In Tucson, Ariz., all anyone in politics is talking about is the special election to replace former Rep. Gabrielle Giffords (D).
And that discussion has focused on one man, Ron Barber, who currently works for the 8th district’s interim Congressional office and was one of the staffers injured during the January 2011 shooting rampage.
“We’re hearing that there’s a strong likelihood that Ron Barber will be announcing in the next few days,” Pima County Democratic Party Chairman Jeff Rogers said. “It’s not certain yet, but it seems likely.”
Rogers added that Barber would be “an ideal candidate” because he could be a placeholder for the seat until the 2012 fall election. Rogers noted that there would be no disruption of staff or constituent services.
Rogers claimed no direct knowledge from Giffords herself. Roll Call was unable to confirm local reports that a Barber candidacy or a Giffords endorsement is imminent.
Roll Call reached out via email to Barber a week ago when it became clear that he was a serious contender for the seat. Despite a follow-up, Roll Call has been unable to obtain comment from him.
What is certain is that practically every Democratic strategist has heard rumors about the fluctuating field. The intensity of the rumors has become a source of frustration for all involved.
One Tucson Democrat who says he is close to Giffords pushed back on the story. He said he personally wants a Barber run to happen but was unsure of his capacity to run and serve in Congress with his injuries. He had heard no word either way about whether Giffords has made a decision.
A Democratic strategist in the state voiced concern that a Giffords announcement has taken so long.
“I heard they want to keep it in the family,” he said, referring to the seat and her staff. But he added that Democrats feel as if they are paralyzed waiting on a Giffords decision as the Republican field moves ahead.
On the GOP side, two more candidates entered the special election to finish out Giffords' term in the 8th district.
Veteran Jesse Kelly and college sports TV broadcaster Dave Sitton both formally announced their candidacies Friday.

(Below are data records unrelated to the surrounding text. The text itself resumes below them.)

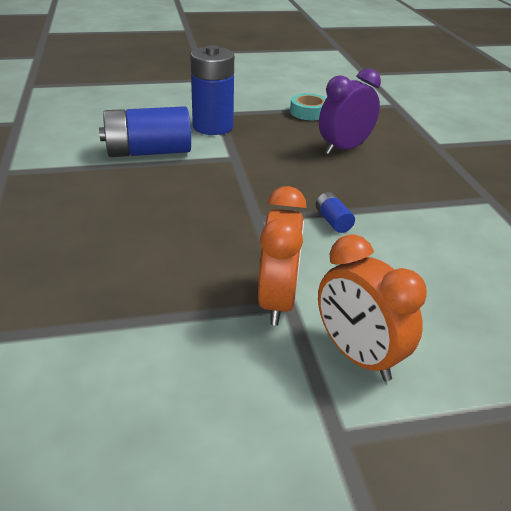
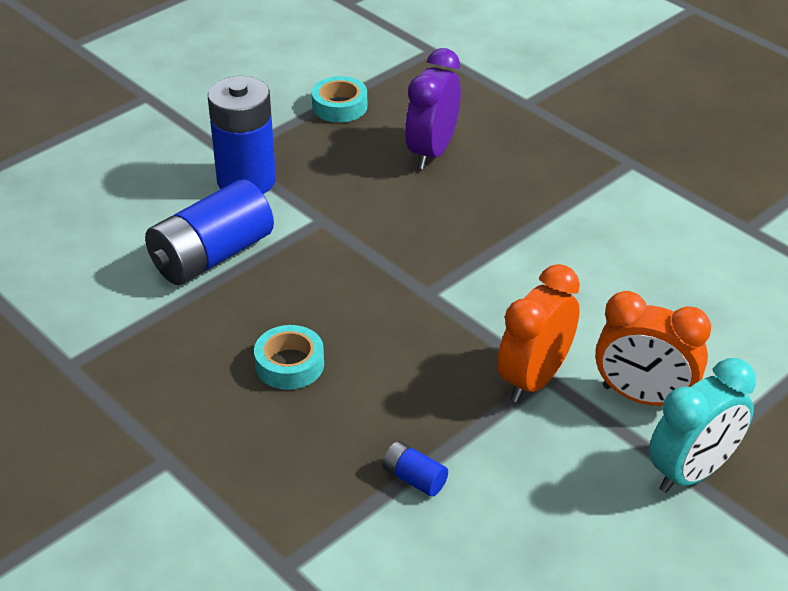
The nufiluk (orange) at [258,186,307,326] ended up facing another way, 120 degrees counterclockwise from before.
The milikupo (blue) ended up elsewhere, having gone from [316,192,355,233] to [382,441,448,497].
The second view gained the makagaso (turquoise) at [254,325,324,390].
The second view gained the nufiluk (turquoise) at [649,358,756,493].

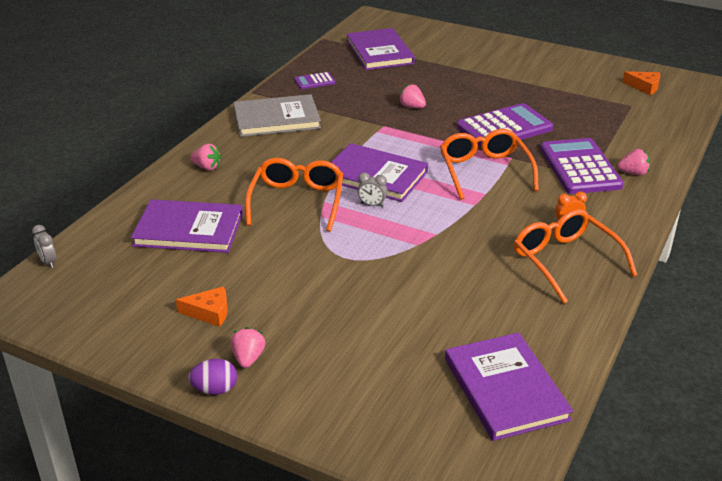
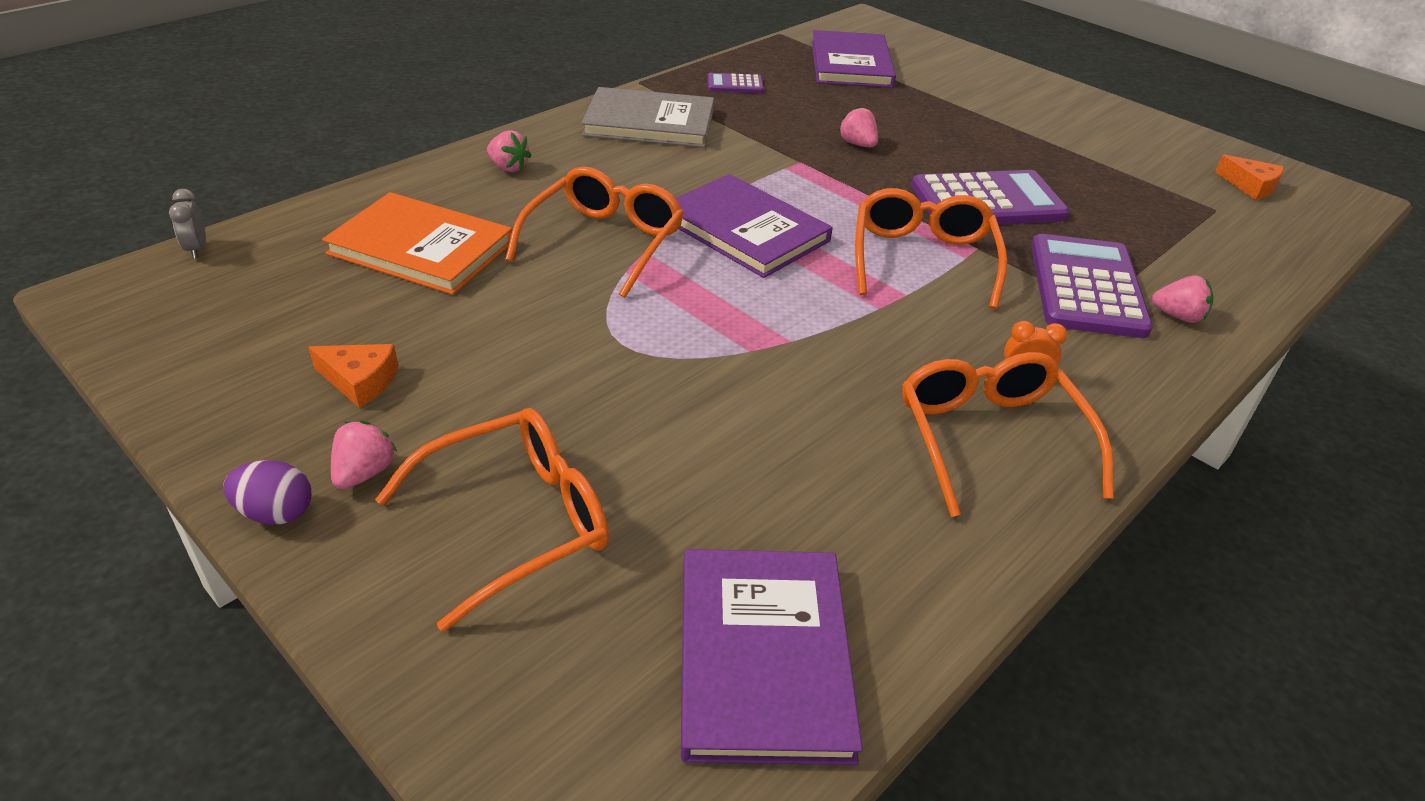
What was the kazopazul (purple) at [131,199,243,253] turned into the kazopazul (orange) at [322,192,512,295].
The second view lost the nufiluk (grey) at [358,173,387,207].
The second view gained the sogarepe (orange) at [375,408,609,632].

Kelly’s narrow 2010 loss to Giffords would seem like a strong selling point to the GOP electorate. But Arizona Democrats say they see his campaign far differently.
Hours after the Safeway rampage on Jan. 8, 2011, liberal websites lit up with posts linking to an Arizona Daily Star article from June 2010, months before the shooting.
The story noted that Kelly had posted a $50 fundraising event on his campaign’s website. The page displayed “a stern-looking photo of the former Marine in military garb holding his weapon.” The page’s headline said: “Get on Target for Victory in November. Help remove Gabrielle Giffords from office. Shoot a fully automatic M16 with Jesse Kelly.”
Later on the day of the shooting, Kelly tweeted his condolences to the victims of the shootings and their families, including Giffords.
State Sen. Frank Antenori was the first Republican to officially announce he would run for the seat. State Rep. Matt Heinz was the first on the Democratic side.
The primary will be held April 17, and the special election will be June 12.